Es war schon fast acht, natürlich war sie längst zu Hause. Die Verbindung war nicht gut, Charlys Stimme kratzte im Hörer.
»Gereon? Wo bleibst du denn? Überstunden?«
»Nein.« Er beschloss, es kurz und knapp zu machen. Die Wahrheit, ohne groß drum herumzureden. »Ich bin hier an einer Tankstelle«, sagte er. »In Schneidemühl.«
»Wie?«
»In Schneidemühl. Polnische Grenze.«
Das Schweigen am anderen Ende der Leitung verhieß nichts Gutes. Charly betonte jedes einzelne Wort, als sie schließlich ihre Frage stellte, und bei jedem Wort wurde sie lauter.
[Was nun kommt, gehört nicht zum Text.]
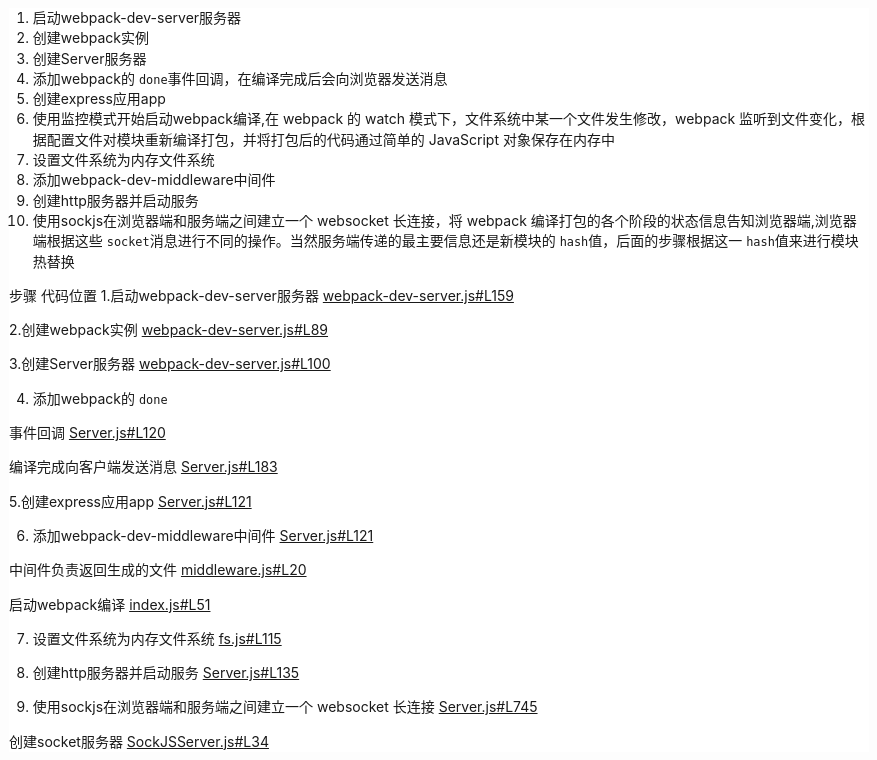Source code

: 1. 启动webpack-dev-server服务器
2. 创建webpack实例
3. 创建Server服务器
4. 添加webpack的 `done`事件回调，在编译完成后会向浏览器发送消息
5. 创建express应用app
6. 使用监控模式开始启动webpack编译,在 webpack 的 watch 模式下，文件系统中某一个文件发生修改，webpack 监听到文件变化，根据配置文件对模块重新编译打包，并将打包后的代码通过简单的 JavaScript 对象保存在内存中
7. 设置文件系统为内存文件系统
8. 添加webpack-dev-middleware中间件
9. 创建http服务器并启动服务
10. 使用sockjs在浏览器端和服务端之间建立一个 websocket 长连接，将 webpack 编译打包的各个阶段的状态信息告知浏览器端,浏览器端根据这些 `socket`消息进行不同的操作。当然服务端传递的最主要信息还是新模块的 `hash`值，后面的步骤根据这一 `hash`值来进行模块热替换

步骤 代码位置 1.启动webpack-dev-server服务器
[webpack-dev-server.js#L159](https://github.com/webpack/webpack-dev-server/blob/v3.7.2/bin/webpack-dev-server.js#L73)

2.创建webpack实例
[webpack-dev-server.js#L89](https://github.com/webpack/webpack-dev-server/blob/v3.7.2/bin/webpack-dev-server.js#L89)

3.创建Server服务器
[webpack-dev-server.js#L100](https://github.com/webpack/webpack-dev-server/blob/v3.7.2/bin/webpack-dev-server.js#L107)

4. 添加webpack的 `done`

事件回调
[Server.js#L120](https://github.com/webpack/webpack-dev-server/blob/v3.7.2/lib/Server.js#L122)

编译完成向客户端发送消息
[Server.js#L183](https://github.com/webpack/webpack-dev-server/blob/v3.7.2/lib/Server.js#L184)

5.创建express应用app
[Server.js#L121](https://github.com/webpack/webpack-dev-server/blob/v3.7.2/lib/Server.js#L123)

6. 添加webpack-dev-middleware中间件
[Server.js#L121](https://github.com/webpack/webpack-dev-server/blob/v3.7.2/lib/Server.js#L121)

中间件负责返回生成的文件
[middleware.js#L20](https://github.com/webpack/webpack-dev-middleware/blob/v3.7.0/lib/middleware.js#L20)

启动webpack编译
[index.js#L51](https://github.com/webpack/webpack-dev-middleware/blob/v3.7.0/index.js#L51)

7. 设置文件系统为内存文件系统
[fs.js#L115](https://github.com/webpack/webpack-dev-middleware/blob/v3.7.0/lib/fs.js#L115)

8. 创建http服务器并启动服务
[Server.js#L135](https://github.com/webpack/webpack-dev-server/blob/v3.7.2/lib/Server.js#L135)

9. 使用sockjs在浏览器端和服务端之间建立一个 websocket 长连接
[Server.js#L745](https://github.com/webpack/webpack-dev-server/blob/v3.7.2/lib/Server.js#L745)

创建socket服务器
[SockJSServer.js#L34](https://github.com/webpack/webpack-dev-server/blob/v3.7.2/lib/servers/SockJSServer.js#L34)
»Was. Machst. Du. In. Schneidemühl?!«
»Beruhige dich. Es ist wegen Polakowski. Ich weiß, wo er steckt.«
»Und leistest dir wieder eine Extratour? Gereon, wolltest du nicht …«
»Keine Extratour, Böhm weiß Bescheid.«
Sie war sprachlos. Schön.
»Mach dir keine Sorgen, Charly. Ich muss Schluss machen, das Geld ist gleich durch. Ich liebe dich.«
Er legte auf.
Bis zur Grenze war es nicht weit. Er schien nicht der Einzige zu sein, der übers Wochenende nach Ostpreußen wollte. Vor dem Kontrollpunkt hatte sich eine lange Schlange gebildet. Gennat hatte nicht übertrieben. Erst einmal brauchte er ein Transitvisum, das ihn eine Mark sechzig kostete und viel Geduld, bis es endlich abgestempelt und unterschrieben war. Ebenso viel Zeit brauchte es, bis die polnischen Grenzbeamten, die ihren Beruf offensichtlich sehr ernst nahmen, sein Auto durchsucht hatten. Sie fanden sogar einen von Kiries Gummibällen, den er schon länger vermisst hatte. Ärgerlicher war es da schon, dass er seine Dienstwaffe nicht mit auf den Transit nehmen durfte. Die Walther wurde konfisziert, und Rath bekam eine Quittung für seine Pistole, gegen deren Vorlage er sich seine Waffe auf der Rückfahrt wieder abholen könne, so bedeutete man ihm. Und als das alles endlich erledigt war, musste Rath noch eine Straßennutzungsgebühr von fünf Zloty berappen. Reichsmark nahmen die Grenzer nicht, er musste eine Wechselstube ansteuern, die wiederum Gebühren nahm, die an Wucher grenzten. Jedenfalls bereute Rath es inzwischen schon, einfach so losgefahren zu sein mit dem Auto; die Fahrt im Zug war angenehmer gewesen, selbst den Flug hatte er trotz seiner Flugangst besser ertragen können. Aber nun war der Papierkram erledigt, nun gab es kein Zurück. Vierundzwanzig Stunden durfte er sich laut Transitvisum Zeit lassen, um den Korridor zu durchqueren, er schaffte es in zweieinhalb. Bromberg und Thorn waren beides schöne Städte, doch er hielt nicht an, nicht einmal zum Pinkeln, er wollte nur so schnell wie möglich Deutsch Eylau erreichen und damit wieder preußischen Boden.